[H-GEN] Re: One-liner hackery (was Re: YARWILP) (fwd)

Martin Pool mbp at linuxcare.com.au
Sun Apr 30 07:58:26 EDT 2000

I thought some people here would like this.

---------- Forwarded message ----------
Date: Sun, 30 Apr 2000 03:17:09 -0700 (PDT)
From: Rasmus Lerdorf <rasmus at linuxcare.com>
Subject: Re: One-liner hackery (was Re: YARWILP)

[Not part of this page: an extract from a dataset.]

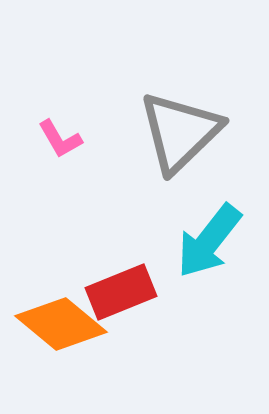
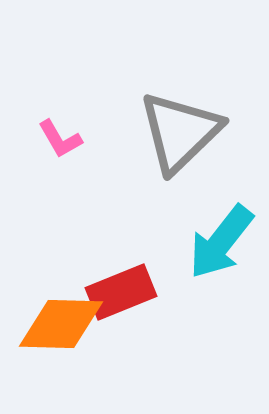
cyan arrow: moved 12 px right, 1 px down
orange diamond: rotated 38 degrees counterclockwise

> perl -e'$i=0;$/="";while(<>){if(/^From/&&!(/^Status:\s+R/mi)){$i++}}print"$i unread message(s)\n"'
> 	- given a mbox-format file as an argument, prints the number of
> 	  unread messages

This one doesn't look right to me.  You should be checking for /^From /
and not /^From/ and only a /^From / following a blank line should trigger
this.  If I run this on a large mbox where I know there are 15231 unread
messages, with your perl one-liner I get 16174 because it is picking up
messages that aren't real messages and also picking up stray "Status: " 
lines in the bodies of messages.

A correct and quicker awk script that does this is:

BEGIN{m=0;b=1}/^From /{h=b?1:0}/^Status: [^R]+/{h?m++:0}{b=!length();h=b?0:h}END{print m " unread message(s)"}

b is true when the previous line was blank
h is true when we are currently in the header of a message
m is the unread message counter

Here is the same thing without the whitespace removed.  Much easier to
understand it this way:

BEGIN               { m=0; b=1 }
/^From /            { h=b?1:0 }
/^Status: [^R]+/    { h?m++:0 }
                    { b=!length(); h=b?0:h }
END                 { print m " unread message(s)" } 

Awk deserves more respect than it gets.